# О задании
Перепишите все строки ниже слово в слово, а изображения в ответ не включайте.

★ ★ ★ ★ ★ ★ ★

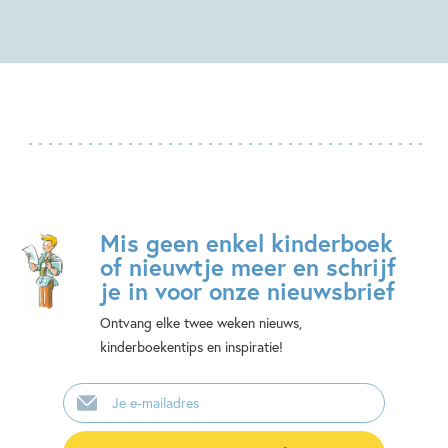
Mis geen enkel kinderboek
of nieuwtje meer en schrijf
je in voor onze nieuwsbrief
Ontvang elke twee weken nieuws,
kinderboekentips en inspiratie!
E-
mailadres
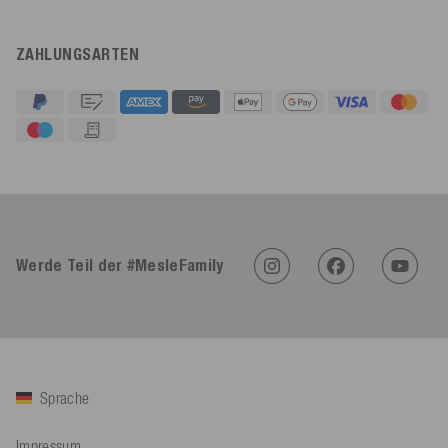
ZAHLUNGSARTEN
Werde Teil der #MesleFamily
Sprache
Impressum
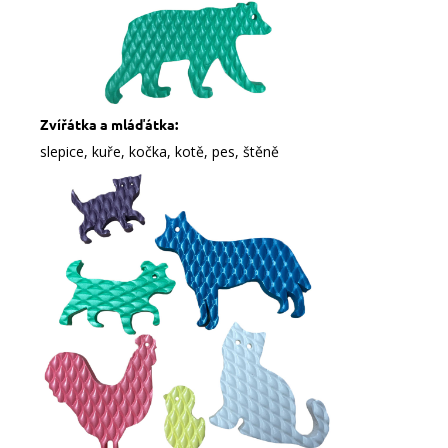
Zvířátka a mláďátka:
slepice, kuře, kočka, kotě, pes, štěně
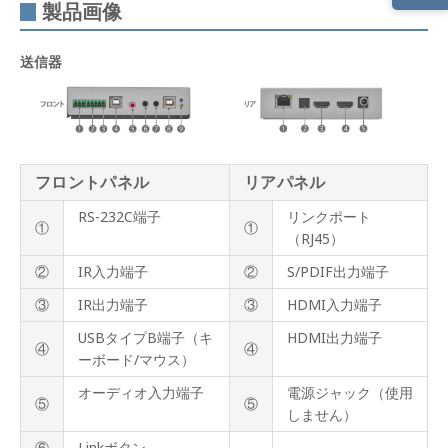
製品画像
製品
概要
送信器
製品
ライ
ンナ
ップ
製品
フロントパネル
リアパネル
特長
RS-232C端子
リンクポート
①
①
製品
（RJ45）
仕様
②
IR入力端子
②
S/PDIF出力端子
製品
③
IR出力端子
③
HDMI入力端子
画像
USBタイプB端子（キ
HDMI出力端子
便利
④
④
ーボード/マウス）
なマ
グネ
オーディオ入力端子
電源ジャック（使用
ット
⑤
⑤
固定
しません）
⑥
Linkボタン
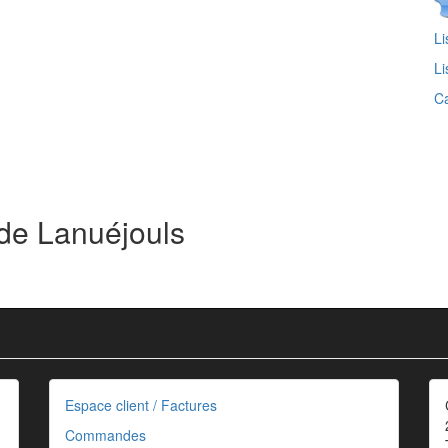
Li
Li
Ca
 de Lanuéjouls
Espace client / Factures
Commandes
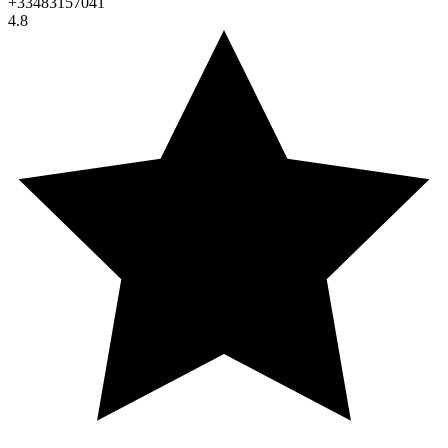
+33483157041
4.8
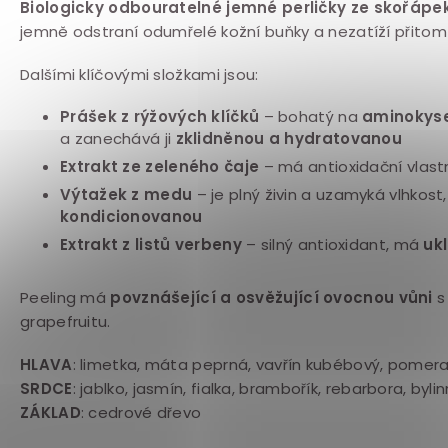
Biologicky odbouratelné jemné perličky ze skořápe
jemně odstraní odumřelé kožní buňky a nezatíží přitom 
Dalšími klíčovými složkami jsou:
Prášek z rýžových klíčků
– bohatý na
aminokyse
a zanechává ji
zklidněnou a hydratovanou
Extrakt ze zeleného čaje
– má antioxidační vlast
Výtažek z medu
– je plný živin a uzamyká vlhkost
kondicionovanou
Extrakt z listů verbeny
– silný antioxidant, má
ukl
Peeling má
povznášející a osvěžující ovocnou vůni
s
grapefruitu.
HLAVA
: limetka, máta peprná, vavřín kubébový, pomer
SRDCE
: jablko, jasmín, fialka, brambořík, rebarbora, byli
ZÁKLAD
: cedrové dřevo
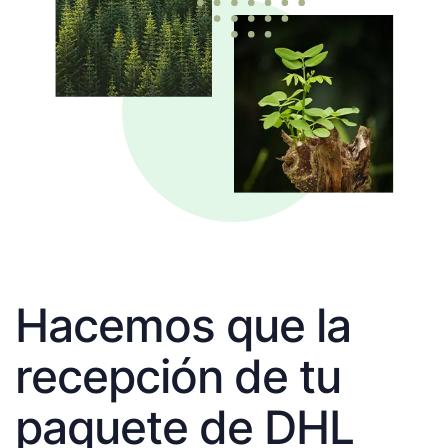
Hacemos que la
recepción de tu
paquete de DHL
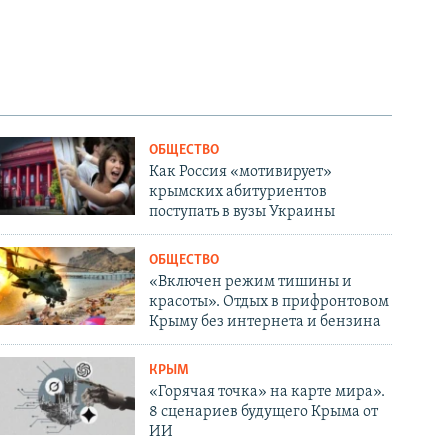
ОБЩЕСТВО
Как Россия «мотивирует»
крымских абитуриентов
поступать в вузы Украины
ОБЩЕСТВО
«Включен режим тишины и
красоты». Отдых в прифронтовом
Крыму без интернета и бензина
КРЫМ
«Горячая точка» на карте мира».
8 сценариев будущего Крыма от
ИИ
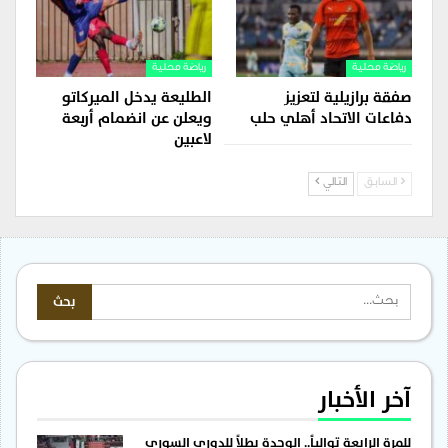
رياضة محلية
رياضة محلية
صفقة برازيلية لتعزيز
الطليعة يدخل الميركاتو
دفاعات الاتحاد أهلي حلب
ويعلن عن انضمام أربعة
لاعبين
السابق
التالي
آخر الأخبار
للمرة الرابعة توالياً.. الوحدة بطلاً للدوري السوري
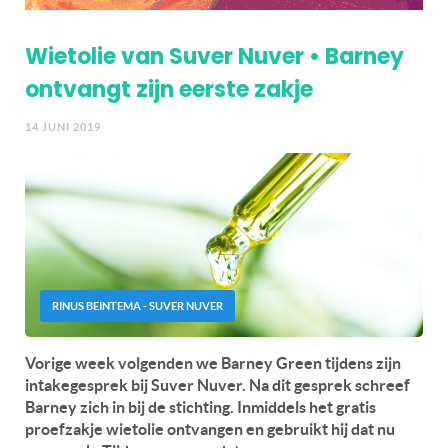
Wietolie van Suver Nuver • Barney
ontvangt zijn eerste zakje
14 JUNI 2019
RINUS BEINTEMA - SUVER NUVER
Vorige week volgenden we Barney Green tijdens zijn
intakegesprek bij Suver Nuver. Na dit gesprek schreef
Barney zich in bij de stichting. Inmiddels het gratis
proefzakje wietolie ontvangen en gebruikt hij dat nu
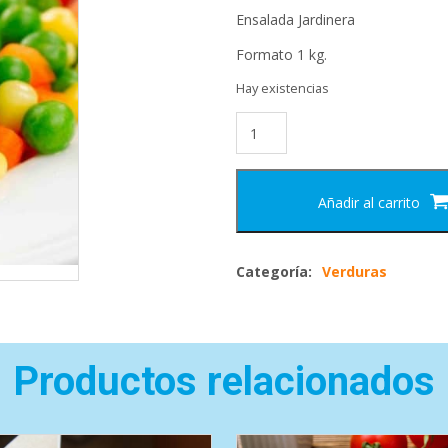
Ensalada Jardinera
Formato 1 kg.
Hay existencias
Añadir al carrito
Categoría:
Verduras
Productos relacionados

★ ★ ★ ★ ★ ★ ★

# Ожидаемый ответ
Mis geen enkel kinderboek
of nieuwtje meer en schrijf
je in voor onze nieuwsbrief
Ontvang elke twee weken nieuws,
kinderboekentips en inspiratie!
E-
mailadres
ZAHLUNGSARTEN
Werde Teil der #MesleFamily
Sprache
Impressum
Zvířátka a mláďátka:
slepice, kuře, kočka, kotě, pes, štěně
製品画像
製品
概要
送信器
製品
ライ
ンナ
ップ
製品
フロントパネル
リアパネル
特長
RS-232C端子
リンクポート
①
①
製品
（RJ45）
仕様
②
IR入力端子
②
S/PDIF出力端子
製品
③
IR出力端子
③
HDMI入力端子
画像
USBタイプB端子（キ
HDMI出力端子
便利
④
④
ーボード/マウス）
なマ
グネ
オーディオ入力端子
電源ジャック（使用
ット
⑤
⑤
固定
しません）
⑥
Linkボタン
Li
Li
Ca
 de Lanuéjouls
Espace client / Factures
Commandes
+33483157041
4.8
Biologicky odbouratelné jemné perličky ze skořápe
jemně odstraní odumřelé kožní buňky a nezatíží přitom 
Dalšími klíčovými složkami jsou:
Prášek z rýžových klíčků
– bohatý na
aminokyse
a zanechává ji
zklidněnou a hydratovanou
Extrakt ze zeleného čaje
– má antioxidační vlast
Výtažek z medu
– je plný živin a uzamyká vlhkost
kondicionovanou
Extrakt z listů verbeny
– silný antioxidant, má
ukl
Peeling má
povznášející a osvěžující ovocnou vůni
s
grapefruitu.
HLAVA
: limetka, máta peprná, vavřín kubébový, pomer
SRDCE
: jablko, jasmín, fialka, brambořík, rebarbora, byli
ZÁKLAD
: cedrové dřevo
Hacemos que la
recepción de tu
paquete de DHL
ОБЩЕСТВО
Как Россия «мотивирует»
крымских абитуриентов
поступать в вузы Украины
ОБЩЕСТВО
«Включен режим тишины и
красоты». Отдых в прифронтовом
Крыму без интернета и бензина
КРЫМ
«Горячая точка» на карте мира».
8 сценариев будущего Крыма от
ИИ
رياضة محلية
رياضة محلية
صفقة برازيلية لتعزيز
الطليعة يدخل الميركاتو
دفاعات الاتحاد أهلي حلب
ويعلن عن انضمام أربعة
لاعبين
السابق
التالي
آخر الأخبار
للمرة الرابعة توالياً.. الوحدة بطلاً للدوري السوري
Wietolie van Suver Nuver • Barney
ontvangt zijn eerste zakje
14 JUNI 2019
RINUS BEINTEMA - SUVER NUVER
Vorige week volgenden we Barney Green tijdens zijn
intakegesprek bij Suver Nuver. Na dit gesprek schreef
Barney zich in bij de stichting. Inmiddels het gratis
proefzakje wietolie ontvangen en gebruikt hij dat nu
Ensalada Jardinera
Formato 1 kg.
Hay existencias
Añadir al carrito
Categoría:
Verduras
Productos relacionados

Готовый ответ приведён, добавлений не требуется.